The longish essay titled “The Return of the Great Game”, describes how Afghanistan has remained a thorny issue for about two centuries and how despite the world undergoing vast changes, it returns and occupies the centre place in the architecture of war and peace  of the world. And he does it through a number of anecdotes and stories of Sherlock Holmes and Dr. Watson that have a reference to Afghan war and in which Dr. Watson had been wounded. This  essay is remarkable, both for its contents and its style.

 This volume has other essays on emerging fundamentalism, media populism, on war and on our dreams.  They are written with great style and poise and they sparkle with wit and humour. They present to us a gleam of the changing world and try to give meaning to the events that are unfolding around us.

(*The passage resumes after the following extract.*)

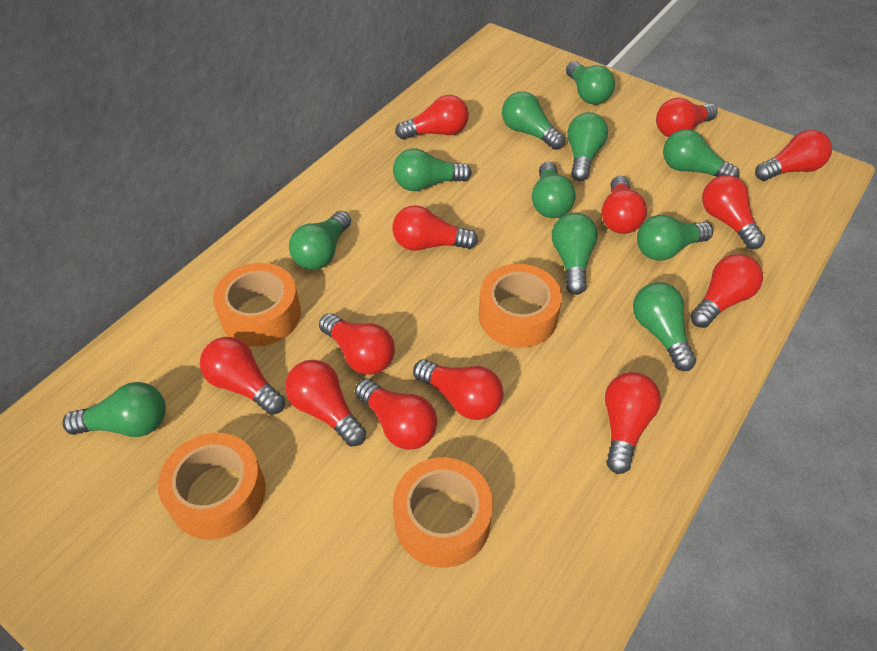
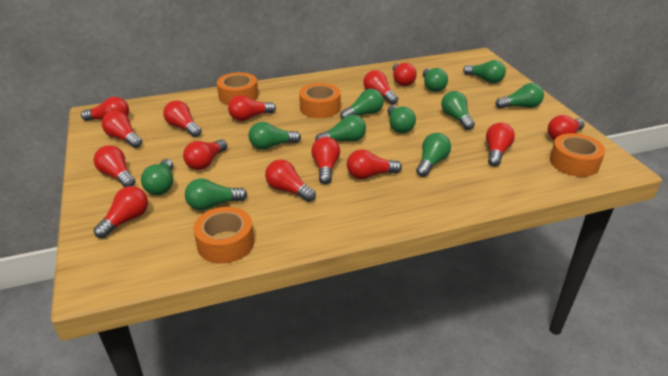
red light bulb: 13 -> 14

And I think that all intelligent and thinking people should read them.

 As to Eco’s fear, whether history will move backwards we cannot say anything.   However, the concerns he underlines are important and statesmen and decision makers should stop for a moment to ponder over them.  Every generation and its thinkers feel that they are living in unique times and amid great and mind blowing events that are set to bring great change. History does sometimes come back and sometimes plays out remaining parts; and, therefore, there is a need to learn lessons from history and gain some insights. Eco’s fear may be genuine but then history is perhaps the most wily and elusive discipline and proves mankind wrong every time something is predicted.  At least I do not think that history is going back or we should be pessimistic about our future unless we ourselves will that way, lose hope hand over  ourselves to the dark and retrograde  powers that wait for an opportunity.

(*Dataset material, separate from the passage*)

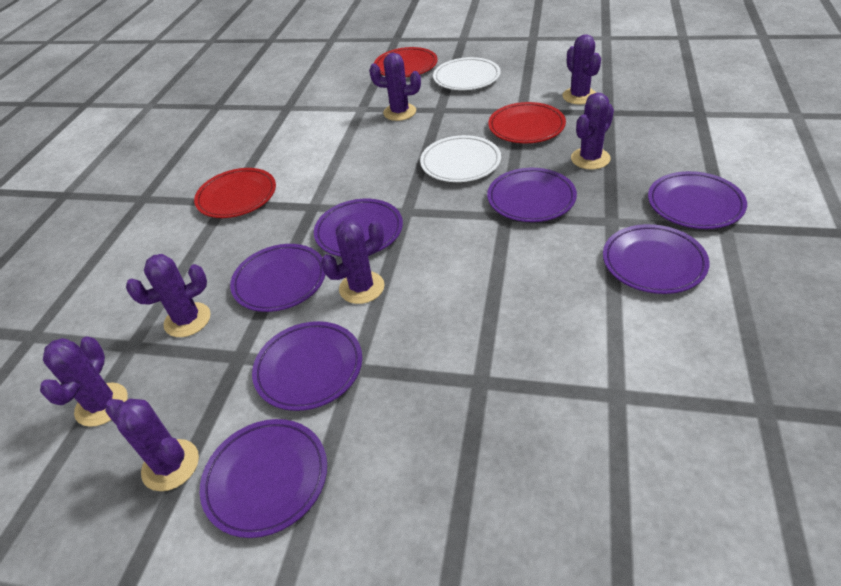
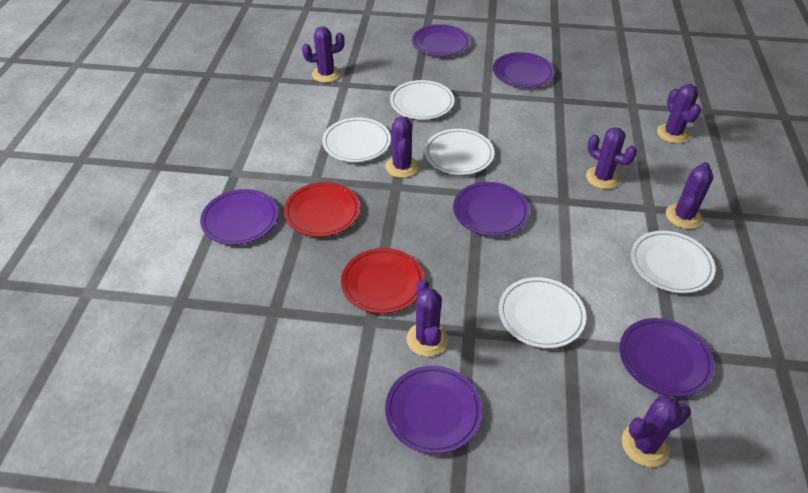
purple plate: 7 -> 6
red plate: 3 -> 2
white plate: 2 -> 5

 In the aftermath of the Berlin wall being pulled down Francis Fukuyama wrote  his celebrated piece “The End of the History…..” and majestically declared that  directional history has come to an end. Nobody, not even Fukuyama, really believed that   history has thus ceased to flow in   Hegelian or a Marxist sense. In the meanwhile   capitalism has undergone substantial changes and finds itself in a crisis; but the world has not ceased reading and studying Marx and Hegel. Eric Hobsbawm informs us that in   Marx’s birth centenary year, he was retained by a large American Airlines to write an article on “The Communist Manifesto” in the airline’s on-flight magazine. If  capitalism has gone that far, surely we  shouldn’t be afraid of history coming back and playing out remaining parts!

Although, therefore, Eco’s essays are very good I find his fears somewhat  unfounded!





2 comments:

Dinesh said...

Very True & Interesting + Alarming thoughts @ Science & Technology !!

Virat said...

I too believe that gandhi was totally true about science and technology taking over human relationship.